■ Records for processing ■

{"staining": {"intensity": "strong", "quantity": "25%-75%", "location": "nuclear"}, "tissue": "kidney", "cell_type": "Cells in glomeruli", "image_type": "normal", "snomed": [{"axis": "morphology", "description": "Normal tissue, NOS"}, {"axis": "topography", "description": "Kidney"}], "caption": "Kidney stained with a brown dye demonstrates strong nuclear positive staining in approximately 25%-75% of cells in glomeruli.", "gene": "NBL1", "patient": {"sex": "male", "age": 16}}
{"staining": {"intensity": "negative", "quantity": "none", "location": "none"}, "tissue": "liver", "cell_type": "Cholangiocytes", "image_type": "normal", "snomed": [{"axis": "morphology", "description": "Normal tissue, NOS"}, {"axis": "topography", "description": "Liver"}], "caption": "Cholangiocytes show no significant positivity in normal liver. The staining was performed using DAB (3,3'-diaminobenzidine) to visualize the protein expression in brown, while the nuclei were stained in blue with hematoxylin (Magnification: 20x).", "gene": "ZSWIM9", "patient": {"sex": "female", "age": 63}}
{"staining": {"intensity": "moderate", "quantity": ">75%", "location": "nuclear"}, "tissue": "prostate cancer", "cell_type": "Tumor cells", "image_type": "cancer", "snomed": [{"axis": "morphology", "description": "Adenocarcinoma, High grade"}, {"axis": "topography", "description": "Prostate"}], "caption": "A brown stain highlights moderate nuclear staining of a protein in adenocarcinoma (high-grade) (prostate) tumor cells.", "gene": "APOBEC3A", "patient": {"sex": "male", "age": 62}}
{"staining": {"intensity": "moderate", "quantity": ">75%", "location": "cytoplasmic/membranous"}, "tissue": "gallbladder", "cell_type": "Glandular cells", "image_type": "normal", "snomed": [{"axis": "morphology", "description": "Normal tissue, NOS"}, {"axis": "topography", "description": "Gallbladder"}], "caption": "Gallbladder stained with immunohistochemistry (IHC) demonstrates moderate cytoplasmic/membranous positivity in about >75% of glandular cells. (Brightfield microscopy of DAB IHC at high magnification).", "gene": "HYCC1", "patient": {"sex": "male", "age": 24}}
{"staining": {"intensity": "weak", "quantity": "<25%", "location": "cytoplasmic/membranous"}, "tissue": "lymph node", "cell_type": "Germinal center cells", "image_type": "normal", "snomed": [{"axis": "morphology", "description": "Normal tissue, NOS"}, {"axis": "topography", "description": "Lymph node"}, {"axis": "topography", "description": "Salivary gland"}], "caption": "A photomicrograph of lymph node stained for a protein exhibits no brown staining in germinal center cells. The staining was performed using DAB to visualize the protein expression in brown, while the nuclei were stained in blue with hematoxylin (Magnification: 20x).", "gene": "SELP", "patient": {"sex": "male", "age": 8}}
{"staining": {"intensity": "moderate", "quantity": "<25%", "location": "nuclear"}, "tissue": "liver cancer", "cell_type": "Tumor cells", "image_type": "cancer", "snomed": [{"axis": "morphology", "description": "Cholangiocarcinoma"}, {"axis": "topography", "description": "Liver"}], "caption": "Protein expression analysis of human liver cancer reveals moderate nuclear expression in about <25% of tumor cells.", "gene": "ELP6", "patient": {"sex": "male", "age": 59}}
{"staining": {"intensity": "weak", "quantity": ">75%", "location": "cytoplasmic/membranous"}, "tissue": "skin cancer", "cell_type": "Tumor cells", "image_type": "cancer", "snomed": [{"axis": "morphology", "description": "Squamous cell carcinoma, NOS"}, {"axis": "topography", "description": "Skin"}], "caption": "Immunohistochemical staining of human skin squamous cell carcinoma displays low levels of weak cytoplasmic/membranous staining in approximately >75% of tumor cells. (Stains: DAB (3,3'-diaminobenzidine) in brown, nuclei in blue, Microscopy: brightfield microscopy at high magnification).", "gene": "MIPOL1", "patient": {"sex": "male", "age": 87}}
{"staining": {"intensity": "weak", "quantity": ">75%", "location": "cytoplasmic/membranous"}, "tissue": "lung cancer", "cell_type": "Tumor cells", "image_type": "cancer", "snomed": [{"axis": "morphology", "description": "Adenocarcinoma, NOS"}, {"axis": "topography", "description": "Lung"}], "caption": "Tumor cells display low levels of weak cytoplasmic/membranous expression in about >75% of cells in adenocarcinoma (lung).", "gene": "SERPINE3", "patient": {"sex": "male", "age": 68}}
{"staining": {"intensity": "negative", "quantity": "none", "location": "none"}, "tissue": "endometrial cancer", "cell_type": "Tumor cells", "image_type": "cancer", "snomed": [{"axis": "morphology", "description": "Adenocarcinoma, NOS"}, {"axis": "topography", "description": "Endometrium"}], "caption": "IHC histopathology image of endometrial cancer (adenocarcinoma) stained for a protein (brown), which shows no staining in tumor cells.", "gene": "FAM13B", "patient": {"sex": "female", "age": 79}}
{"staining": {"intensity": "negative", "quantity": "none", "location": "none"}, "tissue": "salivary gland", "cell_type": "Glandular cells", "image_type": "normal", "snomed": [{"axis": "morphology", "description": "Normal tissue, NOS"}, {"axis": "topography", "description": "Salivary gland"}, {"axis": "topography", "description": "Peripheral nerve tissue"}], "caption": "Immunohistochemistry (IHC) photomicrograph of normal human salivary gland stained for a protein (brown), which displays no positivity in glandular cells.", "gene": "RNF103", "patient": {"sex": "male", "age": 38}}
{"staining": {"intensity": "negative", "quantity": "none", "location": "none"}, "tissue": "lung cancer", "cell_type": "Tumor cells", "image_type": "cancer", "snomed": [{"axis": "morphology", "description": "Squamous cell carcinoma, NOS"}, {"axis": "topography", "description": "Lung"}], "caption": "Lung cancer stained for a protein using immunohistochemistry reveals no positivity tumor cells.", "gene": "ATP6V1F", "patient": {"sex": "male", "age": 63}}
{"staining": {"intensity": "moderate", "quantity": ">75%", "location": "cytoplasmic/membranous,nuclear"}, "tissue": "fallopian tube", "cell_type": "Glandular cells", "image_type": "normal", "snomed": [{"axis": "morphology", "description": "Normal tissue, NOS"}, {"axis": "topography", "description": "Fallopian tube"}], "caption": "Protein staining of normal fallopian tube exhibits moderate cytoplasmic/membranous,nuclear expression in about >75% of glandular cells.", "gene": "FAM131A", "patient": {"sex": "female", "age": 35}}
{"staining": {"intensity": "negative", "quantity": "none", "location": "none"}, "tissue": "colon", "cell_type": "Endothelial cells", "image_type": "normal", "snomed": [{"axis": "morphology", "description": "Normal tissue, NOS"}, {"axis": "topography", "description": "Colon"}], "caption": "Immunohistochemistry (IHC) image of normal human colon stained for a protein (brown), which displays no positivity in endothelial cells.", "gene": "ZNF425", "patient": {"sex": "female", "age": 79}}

■ Try it ■
Determine how many lines in the listing hold the word "Lung". Give only that figure.

■ The answer ■
2